_WHAT IS REQUIRED_
Copy all of the data below word for word, without changing or leaving out anything.

Collected data:
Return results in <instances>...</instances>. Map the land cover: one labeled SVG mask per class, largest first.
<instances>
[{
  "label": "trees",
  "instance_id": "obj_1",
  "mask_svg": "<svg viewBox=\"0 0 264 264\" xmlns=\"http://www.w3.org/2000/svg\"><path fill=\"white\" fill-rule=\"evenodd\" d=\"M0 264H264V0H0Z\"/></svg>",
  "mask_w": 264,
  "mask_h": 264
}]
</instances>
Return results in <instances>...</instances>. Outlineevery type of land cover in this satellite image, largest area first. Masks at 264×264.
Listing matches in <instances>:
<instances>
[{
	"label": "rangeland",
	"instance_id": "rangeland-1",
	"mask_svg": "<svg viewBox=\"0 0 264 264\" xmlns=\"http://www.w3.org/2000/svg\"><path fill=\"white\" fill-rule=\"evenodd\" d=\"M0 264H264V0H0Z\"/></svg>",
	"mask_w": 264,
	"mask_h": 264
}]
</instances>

_TASK RESULT_
Return results in <instances>...</instances>. Map the land cover: one labeled SVG mask per class, largest first.
<instances>
[{
  "label": "trees",
  "instance_id": "obj_1",
  "mask_svg": "<svg viewBox=\"0 0 264 264\" xmlns=\"http://www.w3.org/2000/svg\"><path fill=\"white\" fill-rule=\"evenodd\" d=\"M0 264H264V0H0Z\"/></svg>",
  "mask_w": 264,
  "mask_h": 264
}]
</instances>
Return results in <instances>...</instances>. Outlineevery type of land cover in this satellite image, largest area first. Masks at 264×264.
Listing matches in <instances>:
<instances>
[{
	"label": "rangeland",
	"instance_id": "rangeland-1",
	"mask_svg": "<svg viewBox=\"0 0 264 264\" xmlns=\"http://www.w3.org/2000/svg\"><path fill=\"white\" fill-rule=\"evenodd\" d=\"M0 264H264V0H0Z\"/></svg>",
	"mask_w": 264,
	"mask_h": 264
}]
</instances>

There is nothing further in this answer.